• [Written task]
Resume the forum post below about Netflix and Amazon failing to stream on TiVo Bolts, picking up right after its final sentence.

• [Text for analysis]
# Unable to stream Netflix and Amazon



## ando1 (Mar 17, 2009)

First of all, I apologize for the lengthy post, but I am really hoping someone in this community can help or provide some insight as to what the problem is.
I have been having this issue for over a month now and TiVo support has been unable to determine what is going on. I have 2 Bolts that all of the sudden cannot stream anything on Netflix and Amazon. For Netflix I get an error code of *tvq-pm-100 (5.6.1)* and Amazon just states that I have insufficient bandwidth. The other streaming services such as YouTube, Tubi, and Yahoo Sports work on the Bolts without issue. I also have 2 TiVo minis that work fine. I have a FIOS 1Gbps connection and can stream both of these services at 4K on all other devices in my home.

When I first called TiVo support, they had me unplug the Bolts, uncheck the apps from the user preferences menu several times which has not helped. Yesterday I called Netflix to see if they had any suggestions, and they said that everything on my account and my network is fine. They sent me the following link which suggest some fixes for all devices, but it was not specific for TiVo: Netflix Error tvq-pm-100 (5.6.1) That KB suggests that the app data (cache) needs to be cleared in order to fix the issue. I would think that unplugging the TiVos would do this.

• [Input data]
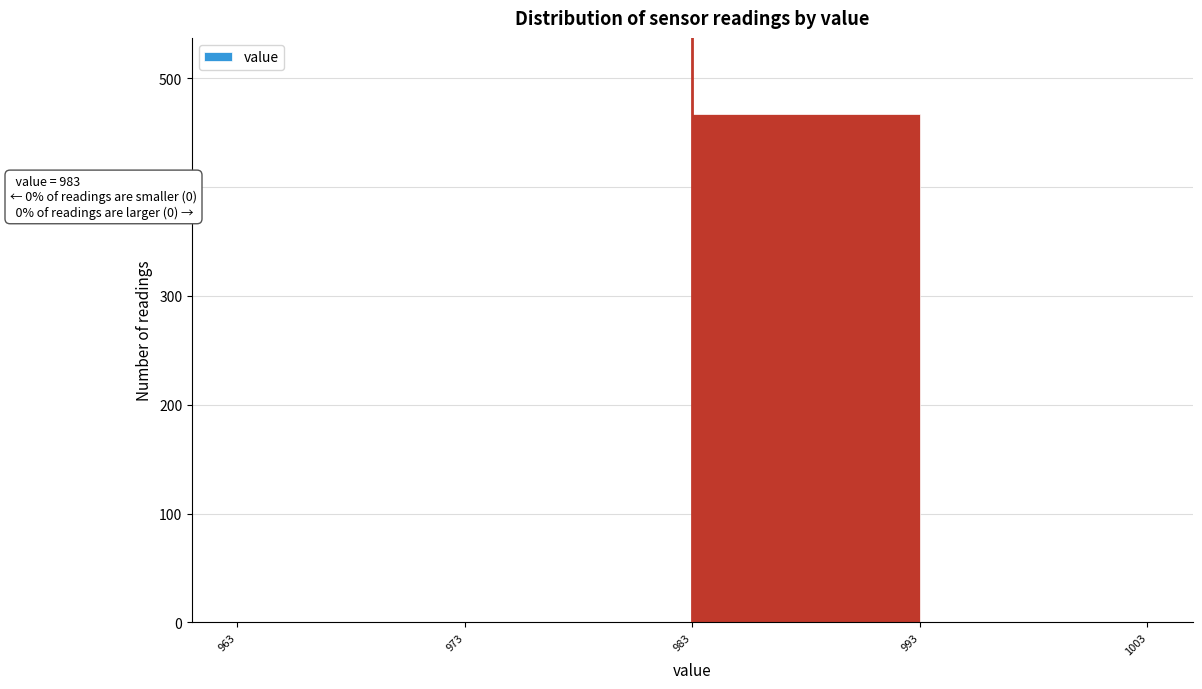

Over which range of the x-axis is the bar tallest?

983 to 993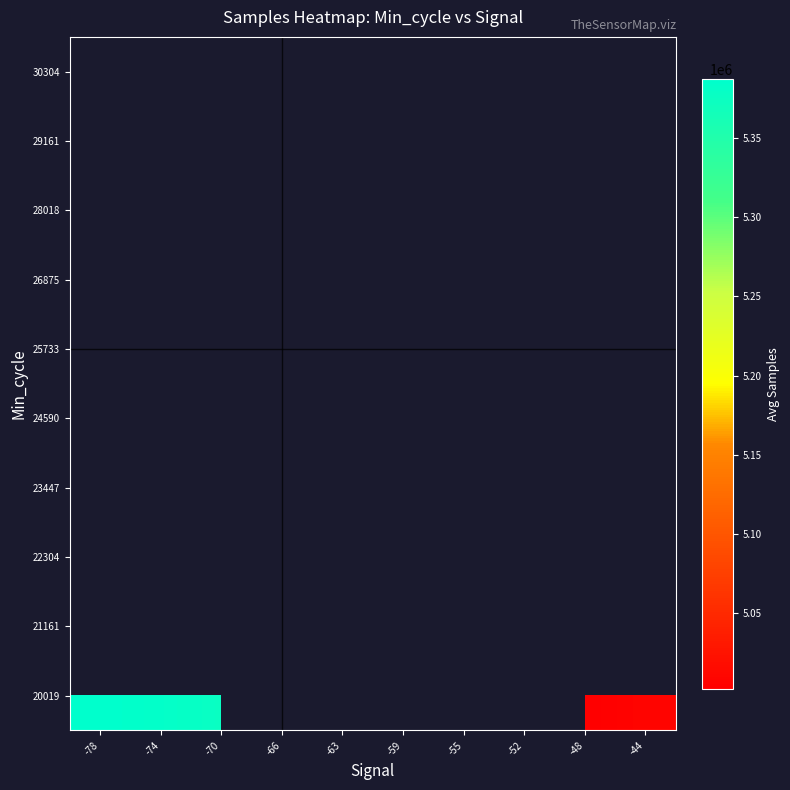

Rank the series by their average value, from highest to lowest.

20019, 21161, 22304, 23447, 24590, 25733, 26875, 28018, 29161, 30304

• [Exercise answer]
Is anyone else having this issue, or has had it in the past? Any suggestions on a fix?

Thanks in advance,
Andy


----------



## krkaufman (Nov 25, 2003)

The obvious thing to try is also the most brutal, a Clear & Delete Everything reset of the DVR. More of a "last straw" item, since it would snuff all recordings and settings.

_(Copy-able recordings can be transferred to the other DVR prior, and OnePasses and some other settings can be backed-up and restored using KMTTG.)_


----------



## ando1 (Mar 17, 2009)

krkaufman said:


> The obvious thing to try is also the most brutal, a Clear & Delete Everything reset of the DVR. More of a "last straw" item, since it would snuff all recordings and settings.
> 
> _(Copy-able recordings can be transferred to the other DVR prior, and OnePasses and some other settings can be backed-up and restored using KMTTG.)_


Thanks> I did try that on one of the Bolts a few weeks ago but it did not help.


----------



## tommiet (Oct 28, 2005)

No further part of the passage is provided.